◆ Text block
■ ■ ■ ■ ■
Here's an example of pulling in a build.xml file, depending on its targets, and calling Ant tasks from Rake:
require 'ant'

ant.load 'build.xml' # defines tasks :mkdir + :setup in ant!

task :compile => [:mkdir, :setup] do
ant.javac(:srcdir => src_dir, :destdir => "./build/classes") do
classpath :refid => "project.class.path"
end
end

Ideally we'll cover all possible integration scenarios, and finally blur the lines between Rake and Ant. And we'll be able to move JRuby's build into Rake, which will make all of us very happy. Look forward to this in JRuby 1.5 as well.

The C Extension Question

One aspect of Ruby itself that we've punted on is support for Ruby's C extension API. We haven't done that to spite C extension users or developers--far from it...we'd love to flip a switch and have C extensions magically work. The problem is that Ruby's C API provides too-invasive access to the internals of objects, and there's just no way we can support that sort of access without incurring a massive overhead (because we'd have to copy stuff back and forth for every operation).

But there's another possibility we've started to explore: supporting only a "safe" subset of the Ruby C API, and providing a few additional functions to replace the "unsafe" invasive bits. To that end, we (as in Wayne Meissner, creator of the FFI implementations for JRuby and Ruby) have cleaned up and published a C extension API shim library to Github.

The JRuby C extension shim library repository is here: http://github.com/wmeissner/jruby-cext

Last night I spent some time getting this building and working on OS X, and to my surprise I was able to get a (very) trivial C extension to work!

Here's the part in C. Note that this is identical to what you'd write if you were implementing the extension for Ruby:
#include <stdio.h>
#include <ruby.h>

VALUE HelloModule = Qnil;
VALUE HelloClass = Qnil;

VALUE say_hello(VALUE self, VALUE hello);
VALUE get_hello(VALUE self);

void
Init_defineclass()
{
HelloClass = rb_define_class("Hello", rb_cObject);
rb_define_method(HelloClass, "get_hello", get_hello, 0);
rb_define_method(HelloClass, "say_hello", say_hello, 1);
}

VALUE
say_hello(VALUE self, VALUE hello)
{
return Qnil;
}
VALUE
get_hello(VALUE self)
{
return rb_str_new2("Hello, World");
}

Here's the little snippit of Ruby code that loads and calls it. Note that the ModuleLoader logic would be hidden behind require/load in a final version of the C extension support.
require 'java'

m = org.jruby.cext.ModuleLoader.new
m.load(self, "defineclass")

h = Hello.new
puts "Hello.new returned #{h.inspect}"
puts "h.get_hello returns #{h.get_hello}"

Among the C API pieces we probably won't ever support are things like RSTRING, RARRAY, RHASH that give direct access to string, array, and hash internals, anything dealing with Ruby's threads or runtime, and so on. Basically the pieces that don't fit well into JNI (the Java VM C API) would not be supported.

It's also worth mentioning that this is really a user-driven venture. If you are interested in a C extension API for JRuby, then you'll need to help us get there. Not only are we plenty busy with Java and Ruby support, we are also not extension authors ourselves. Have a look at the repository, hop on the JRuby dev list, and we'll start collaborating.

JRuby in 2010

There's a lot more coming for JRuby in 2010. We're going to finally let you create "real" Java classes from Ruby code that you can compile against, serialize, annotate, and specify in configuration files. We're going to offer JRuby development support to help prioritize and accelerate bug fixes for commercial users that really need them. We're going to have a beautiful, simple deployment option in Engine Yard Cloud, with fire-and-forget for your JRuby-based applications (including any non-Ruby libraries and code you might use like Java, Scala or Clojure). And we're going to finally publish a JRuby book, with all the walkthroughs, reference material, and troubleshooting tips you'll need to adopt JRuby today.

It's going to be a great year...and a lot of fun.
■ ■ ■ ■ ■
Check each statement against the JRuby text and answer yes or no, quoting the words from the text that decide it. 1. The C code in the example is the same as what you would write for the extension in Ruby. 2. The JRuby team writes C extensions themselves. 3. RSTRING, RARRAY and RHASH are planned for support. The listing that comes next has no connection to the JRuby text.
■ ■ ■ ■ ■
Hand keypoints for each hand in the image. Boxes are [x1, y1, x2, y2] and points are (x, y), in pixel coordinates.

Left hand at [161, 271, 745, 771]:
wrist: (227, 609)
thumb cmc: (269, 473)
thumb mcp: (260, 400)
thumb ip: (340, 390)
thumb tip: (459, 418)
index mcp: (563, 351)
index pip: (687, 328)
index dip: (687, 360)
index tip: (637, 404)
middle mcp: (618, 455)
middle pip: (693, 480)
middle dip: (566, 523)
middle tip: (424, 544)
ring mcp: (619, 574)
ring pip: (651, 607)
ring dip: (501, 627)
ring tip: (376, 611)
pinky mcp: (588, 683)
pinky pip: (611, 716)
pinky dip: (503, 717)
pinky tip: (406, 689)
■ ■ ■ ■ ■
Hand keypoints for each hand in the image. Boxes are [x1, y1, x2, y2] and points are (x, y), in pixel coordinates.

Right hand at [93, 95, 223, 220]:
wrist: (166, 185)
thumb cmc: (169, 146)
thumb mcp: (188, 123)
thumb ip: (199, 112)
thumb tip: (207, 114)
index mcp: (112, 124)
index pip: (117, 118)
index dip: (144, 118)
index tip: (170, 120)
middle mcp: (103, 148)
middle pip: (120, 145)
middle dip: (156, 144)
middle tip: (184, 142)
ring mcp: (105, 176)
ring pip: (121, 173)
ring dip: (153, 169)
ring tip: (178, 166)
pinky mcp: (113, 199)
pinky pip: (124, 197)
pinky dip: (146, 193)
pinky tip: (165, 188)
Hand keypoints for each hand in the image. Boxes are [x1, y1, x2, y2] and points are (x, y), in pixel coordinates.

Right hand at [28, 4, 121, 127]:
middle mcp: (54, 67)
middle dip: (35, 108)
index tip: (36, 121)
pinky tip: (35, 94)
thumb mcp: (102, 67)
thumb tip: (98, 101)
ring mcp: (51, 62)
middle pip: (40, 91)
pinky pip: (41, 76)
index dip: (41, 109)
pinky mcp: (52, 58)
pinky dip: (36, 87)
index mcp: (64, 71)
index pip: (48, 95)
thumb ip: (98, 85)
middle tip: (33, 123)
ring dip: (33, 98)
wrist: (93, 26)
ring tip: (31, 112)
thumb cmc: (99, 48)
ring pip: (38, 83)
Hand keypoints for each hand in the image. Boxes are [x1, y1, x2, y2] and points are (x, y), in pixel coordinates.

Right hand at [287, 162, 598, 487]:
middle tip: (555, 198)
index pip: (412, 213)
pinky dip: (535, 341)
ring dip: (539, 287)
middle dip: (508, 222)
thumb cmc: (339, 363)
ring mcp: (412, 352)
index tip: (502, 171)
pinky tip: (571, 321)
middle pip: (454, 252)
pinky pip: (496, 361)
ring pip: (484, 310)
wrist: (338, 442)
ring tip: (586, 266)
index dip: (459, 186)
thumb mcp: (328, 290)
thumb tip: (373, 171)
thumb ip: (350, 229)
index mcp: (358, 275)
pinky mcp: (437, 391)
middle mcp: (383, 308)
■ ■ ■ ■ ■
◆ Expected output
1. Yes: "Note that this is identical to what you'd write if you were implementing the extension for Ruby"
2. No: "we are also not extension authors ourselves"
3. No: "Among the C API pieces we probably won't ever support are things like RSTRING, RARRAY, RHASH"